At least 11,500 new jobs, including potentially 3,450 to 4,600 that won’t require a four-year college degree, are projected to be created over 15 years within the planned district and the future medical school campus.
The commissioners held a 2¼-hour public-planning meeting Nov. 9 on Atrium’s proposal.
Woods and Wexford Science + Technology officials spent about an hour on presentations designed to encourage commissioners to provide $38.4 million in tax-increment grants over 13 years.
Although most commissioners expressed support for the overall project, several spent the remaining 75 minutes of the meeting questioning why so much public funding was needed when there are other pressing socioeconomic needs.

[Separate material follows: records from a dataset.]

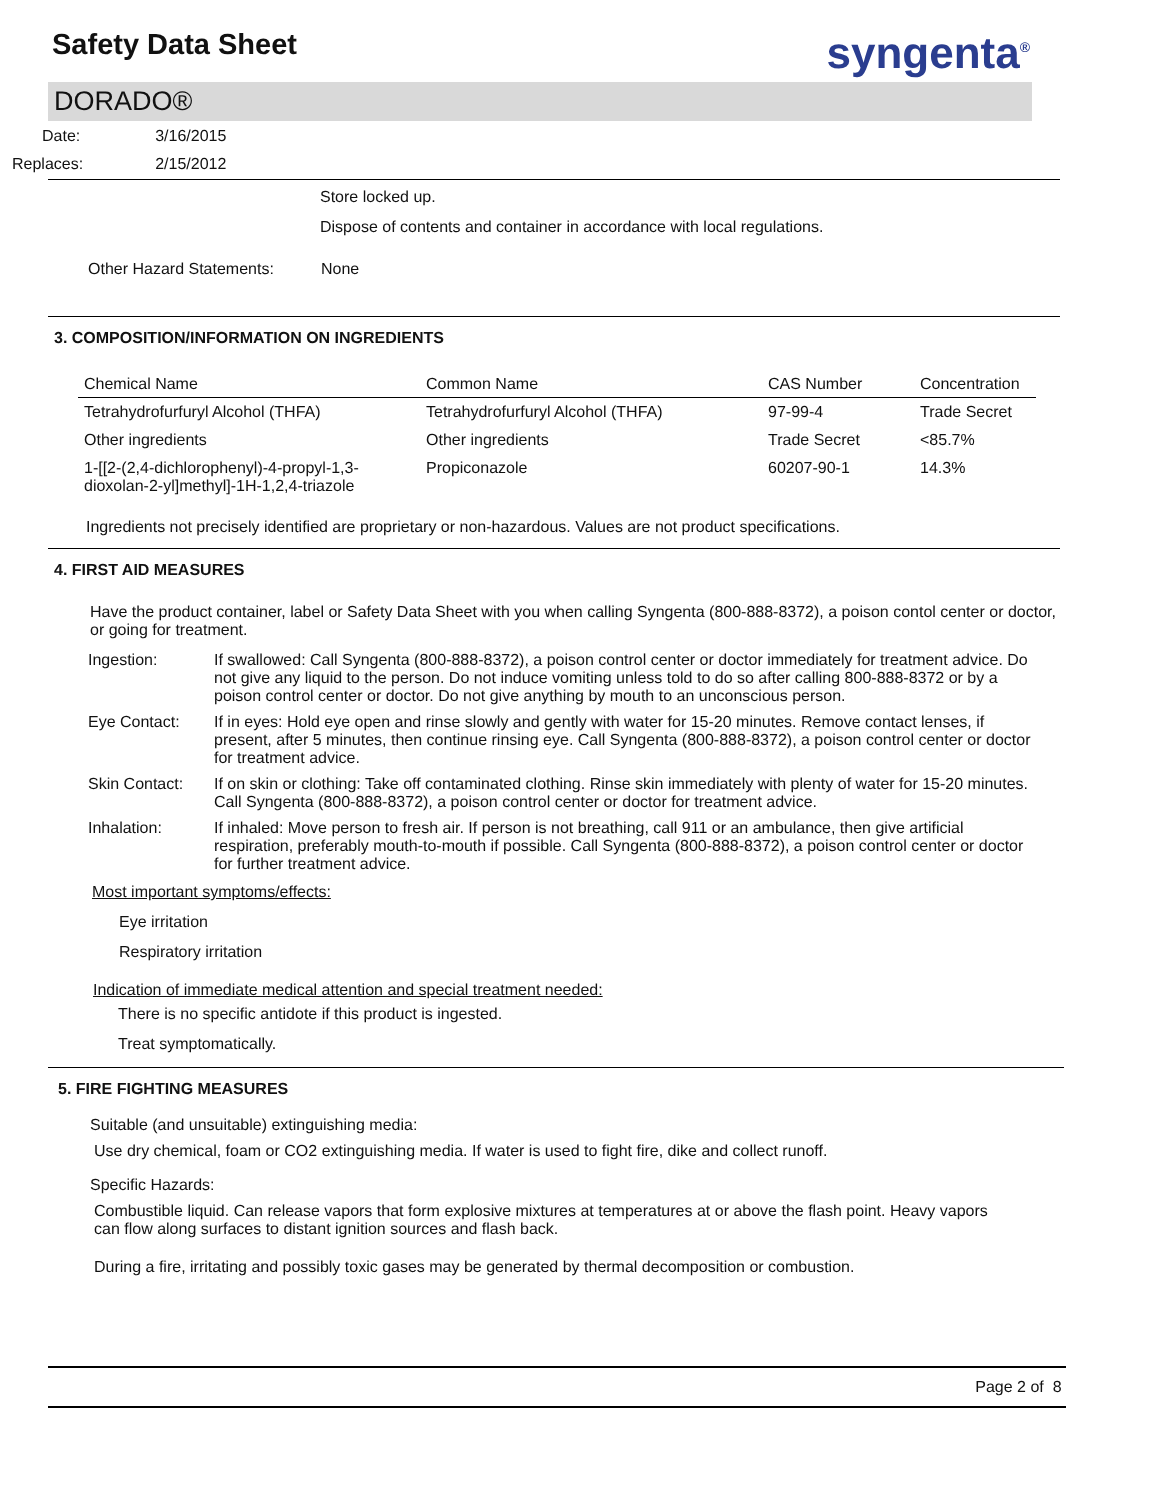Safety Data Sheet
syngenta<sup>®</sup>
DORADO®
| Date: | 3/16/2015 |
| Replaces: | 2/15/2012 |
Store locked up.
Dispose of contents and container in accordance with local regulations.
Other Hazard Statements: None
3. COMPOSITION/INFORMATION ON INGREDIENTS
| Chemical Name | Common Name | CAS Number | Concentration |
| --- | --- | --- | --- |
| Tetrahydrofurfuryl Alcohol (THFA) | Tetrahydrofurfuryl Alcohol (THFA) | 97-99-4 | Trade Secret |
| Other ingredients | Other ingredients | Trade Secret | <85.7% |
| 1-[[2-(2,4-dichlorophenyl)-4-propyl-1,3-dioxolan-2-yl]methyl]-1H-1,2,4-triazole | Propiconazole | 60207-90-1 | 14.3% |
Ingredients not precisely identified are proprietary or non-hazardous. Values are not product specifications.
4. FIRST AID MEASURES
Have the product container, label or Safety Data Sheet with you when calling Syngenta (800-888-8372), a poison contol center or doctor, or going for treatment.
| Ingestion: | If swallowed: Call Syngenta (800-888-8372), a poison control center or doctor immediately for treatment advice. Do not give any liquid to the person. Do not induce vomiting unless told to do so after calling 800-888-8372 or by a poison control center or doctor. Do not give anything by mouth to an unconscious person. |
| Eye Contact: | If in eyes: Hold eye open and rinse slowly and gently with water for 15-20 minutes. Remove contact lenses, if present, after 5 minutes, then continue rinsing eye. Call Syngenta (800-888-8372), a poison control center or doctor for treatment advice. |
| Skin Contact: | If on skin or clothing: Take off contaminated clothing. Rinse skin immediately with plenty of water for 15-20 minutes. Call Syngenta (800-888-8372), a poison control center or doctor for treatment advice. |
| Inhalation: | If inhaled: Move person to fresh air. If person is not breathing, call 911 or an ambulance, then give artificial respiration, preferably mouth-to-mouth if possible. Call Syngenta (800-888-8372), a poison control center or doctor for further treatment advice. |
Most important symptoms/effects:
Eye irritation
Respiratory irritation
Indication of immediate medical attention and special treatment needed:
There is no specific antidote if this product is ingested.
Treat symptomatically.
5. FIRE FIGHTING MEASURES
Suitable (and unsuitable) extinguishing media:
Use dry chemical, foam or CO2 extinguishing media. If water is used to fight fire, dike and collect runoff.
Specific Hazards:
Combustible liquid. Can release vapors that form explosive mixtures at temperatures at or above the flash point. Heavy vapors can flow along surfaces to distant ignition sources and flash back.
During a fire, irritating and possibly toxic gases may be generated by thermal decomposition or combustion.
Page 2 of 8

The 40-acre district would be near a planned Wake Forest medical school campus slated for construction to begin in 2022 and for opening in 2024.
Charlotte is the nation’s largest city without a four-year medical school.
Wake Forest School of Medicine also governs downtown Winston-Salem’s Innovation Quarter, which currently covers 1.2 million square feet, under the auspices of Wake Forest University.
Wexford has been hired to recruit businesses, nonprofit and health care researchers to its planned district.
Meanwhile, Innovation Quarter officials announced June 14 that Wexford would be the main developer for Phase II of its district which could yield as many as 10 buildings and up to 2.7 million square feet of medical and mixed-use development on a 28-acre site.